The dynamics differ by company. Keytruda’s breadth across oncology indications provides some buffer against competitive pressure. Gilead’s situation is trickier: its newer HIV products are expected to cannibalize earlier-generation drugs. As a result, concentration risk compounds rather than diversifies.
The report quantifies what keeps pharma CFOs up at night: without continuous reinvestment in R&D and M&A, revenues would decline roughly 9% annually. U.S. companies have responded by devoting about 16% of revenue to acquisitions, double the European rate, which has supported growth but gradually eroded credit ratings as leverage increased.
That math helps explain the deal announcements piling up in the run-up to next week’s JPMorgan Healthcare Conference, from Amgen’s up to $840 million Dark Blue buy to Lilly’s $55 million upfront obesity bet with Nimbus.
But S&P argues the urgency is also a matter of where the profits are concentrated.

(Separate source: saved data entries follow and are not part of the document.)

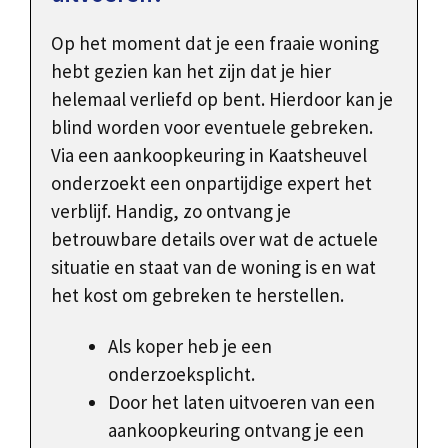
Op het moment dat je een fraaie woning
hebt gezien kan het zijn dat je hier
helemaal verliefd op bent. Hierdoor kan je
blind worden voor eventuele gebreken.
Via een aankoopkeuring in Kaatsheuvel
onderzoekt een onpartijdige expert het
verblijf. Handig, zo ontvang je
betrouwbare details over wat de actuele
situatie en staat van de woning is en wat
het kost om gebreken te herstellen.
Als koper heb je een
onderzoeksplicht.
Door het laten uitvoeren van een
aankoopkeuring ontvang je een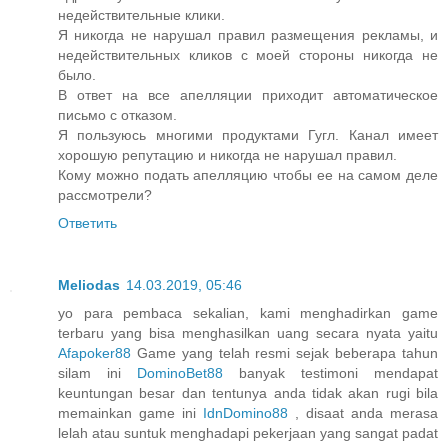
недействительные клики.
Я никогда не нарушал правил размещения рекламы, и
недействительных кликов с моей стороны никогда не
было.
В ответ на все апелляции приходит автоматическое
письмо с отказом.
Я пользуюсь многими продуктами Гугл. Канал имеет
хорошую репутацию и никогда не нарушал правил.
Кому можно подать апелляцию чтобы ее на самом деле
рассмотрели?
Ответить
Meliodas
14.03.2019, 05:46
yo para pembaca sekalian, kami menghadirkan game
terbaru yang bisa menghasilkan uang secara nyata yaitu
Afapoker88
Game yang telah resmi sejak beberapa tahun
silam ini
DominoBet88
banyak testimoni mendapat
keuntungan besar dan tentunya anda tidak akan rugi bila
memainkan game ini
IdnDomino88
, disaat anda merasa
lelah atau suntuk menghadapi pekerjaan yang sangat padat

Even if tariffs remain more threat than reality, the agency says the broader U.S. policy backdrop has shifted enough to make dependence on the American market riskier than it used to be: “Given industry pressures and risks of drug price reform, tariffs, and other regulatory changes in the U.S., we view geographic concentration in the country as more of a risk than in the past, notwithstanding more favorable prices and margins.”